Irving Mitchell Kalichman s.e.n.c.r.l.
Lorsqu'on est d'opinion que les procédures judiciaires de la partie adverse sont abusives, est-il nécessaire de formuler une action en dommages dans le cadre de ces mêmes procédures? Comme le souligne l'Honorable juge Michel A. Pinsonnault dans Desrosiers c. Dubuc Marketing Inc. (2012 QCCQ 6114), non seulement est-il possible de formuler sa réclamation dans des procédures judiciaires séparées, mais cela est même recommandable dans certaines circonstances.
Pour nos fins, les faits de l'affaire citée ci-dessus n'importent pas vraiment. Il suffit de noter que la Défenderesse présente une demande reconventionnelle dans laquelle elle demande que la Demanderesse soit condamnée à lui rembourser les honoraires extrajudiciaires encourus dans un autre dossier entre les mêmes parties.
La question se pose donc de savoir s'il est possible de procéder ainsi. Or, non seulement le juge Pinsonnault est-il d'opinion que celui est possible, mais il ajoute que c'est souvent préférable:
[189] Malgré la tendance actuelle de réclamer pour les honoraires extrajudiciaires dans le cadre de causes pour lesquelles les procédures sont estimées abusives, il devient possible de réclamer ces honoraires dans une cause subséquente puisqu’ils ne sont qu’accessoirement liés à la contestation initiale.
La chose jugée et les honoraires extrajudiciaires
[190] L’autorité de la chose jugée implique qu’ :
[u]ne fois le jugement final obtenu, les dommages subis par la victime pour le passé et ceux qui sont évalués pour l’avenir sont liquidés de façon définitive, le principe de la chose jugée empêchant toute réouverture de la réclamation.
[191] En considérant ce principe, puisque les honoraires extrajudiciaires ne sont pas un dommage directement lié à la faute en question dans le litige initial, il ne peut pas y avoir chose jugée au niveau de ce recours si ces dommages n’ont pas été discutés lors du litige.
[192] Dans une telle situation, il n’y aurait pas identité d’objet et de cause, mais seulement de personne. Comme il est expliqué ci-devant, la faute n’est plus celle qui était le fondement du recours initial. Elle est dorénavant la faute qui découle de l’abus de la procédure.
Deuxième recours permis et même recommandé
[193] Dans l’arrêt Kowarsky, la Cour d’appel confirme le bien fondé d’exercer un deuxième recours pour l’octroi d’honoraires extrajudiciaires :
Il va de soi qu'une partie, si elle croit avoir été victime d'un dommage par l'abus de procédures judiciaires, peut rechercher son adversaire en responsabilité et obtenir compensation. [Référence omise]
Ce recours s'exercera comme tout autre par action logée devant le tribunal de première instance compétent; [...].[14]
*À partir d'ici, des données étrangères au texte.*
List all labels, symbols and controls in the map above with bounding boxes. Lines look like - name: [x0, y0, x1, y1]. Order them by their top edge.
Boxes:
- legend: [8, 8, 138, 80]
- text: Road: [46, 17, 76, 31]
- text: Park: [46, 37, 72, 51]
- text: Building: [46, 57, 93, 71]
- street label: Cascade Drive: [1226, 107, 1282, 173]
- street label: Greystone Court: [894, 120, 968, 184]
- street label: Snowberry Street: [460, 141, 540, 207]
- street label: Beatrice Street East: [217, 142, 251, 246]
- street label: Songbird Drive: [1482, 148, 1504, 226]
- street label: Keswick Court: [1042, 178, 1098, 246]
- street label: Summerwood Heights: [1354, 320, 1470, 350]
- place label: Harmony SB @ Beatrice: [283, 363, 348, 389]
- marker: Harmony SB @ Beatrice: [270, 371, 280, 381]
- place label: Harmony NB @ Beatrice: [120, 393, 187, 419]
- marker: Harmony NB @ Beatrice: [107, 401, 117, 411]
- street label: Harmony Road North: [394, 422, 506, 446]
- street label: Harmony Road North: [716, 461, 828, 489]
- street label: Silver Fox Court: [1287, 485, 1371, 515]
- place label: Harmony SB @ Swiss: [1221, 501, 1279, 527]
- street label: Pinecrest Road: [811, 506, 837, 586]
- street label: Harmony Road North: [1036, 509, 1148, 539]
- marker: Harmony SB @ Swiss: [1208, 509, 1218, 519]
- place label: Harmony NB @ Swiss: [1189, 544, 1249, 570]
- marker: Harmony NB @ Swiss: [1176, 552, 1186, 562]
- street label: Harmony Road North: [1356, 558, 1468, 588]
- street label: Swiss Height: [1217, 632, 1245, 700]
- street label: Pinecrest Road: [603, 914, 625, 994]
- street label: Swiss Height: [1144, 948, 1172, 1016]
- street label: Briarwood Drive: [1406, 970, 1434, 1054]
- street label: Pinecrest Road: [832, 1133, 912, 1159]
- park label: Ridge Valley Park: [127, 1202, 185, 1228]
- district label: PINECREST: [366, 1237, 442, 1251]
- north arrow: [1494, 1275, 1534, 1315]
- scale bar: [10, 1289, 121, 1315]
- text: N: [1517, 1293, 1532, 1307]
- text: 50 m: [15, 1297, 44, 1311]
[194] Deux justifications d’ordre pratique viendraient confirmer l’utilité d’un deuxième procès.
[195] Premièrement, il devient nécessaire de faire une analyse de chaque procédure pour distinguer les services qui ont servi à contrer les procédures abusives et ceux qui étaient requis pour « parvenir au prononcé du jugement réparateur ».
[196] Et finalement, un deuxième procès pourrait même régler le problème potentiel d’un conflit d’intérêts puisque l’avocat pour les services duquel sont demandés les honoraires extrajudiciaires pourrait se voir plaider et justifier ses propres procédures devant le Tribunal :
[…] l’enjeu des frais extrajudiciaires alourdit le litige. De plus, sa présence met directement en cause un belligérant additionnel, l’avocat au dossier. Tant la pertinence de ses actes professionnels que le coût de ses services font désormais partie du débat. Pour dire le moins, son rôle d’officier de justice s’accommode mal de ce nouveau volet. Au plan de la déontologie, la frontière de l’inhabileté n’est pas loin. Et que dire du secret professionnel?
[197] La réclamation pour honoraires extrajudiciaires, à l’occasion d’un second procès, est donc permise et même recommandée à titre de solution classique en la matière.
Le texte intégral du jugement est disponible ici:
http://bit.ly/OXNYi6
Référence neutre: [2012] ABD 296
Autres décisions citées dans le présent billet:
1. Kowarsky c. Québec (Procureur général), 1988 CANLII 992 (C.A.).
2. Hrtschan c. Mont-Royal (Ville de), (2004) CANLII 29479 (C.A.).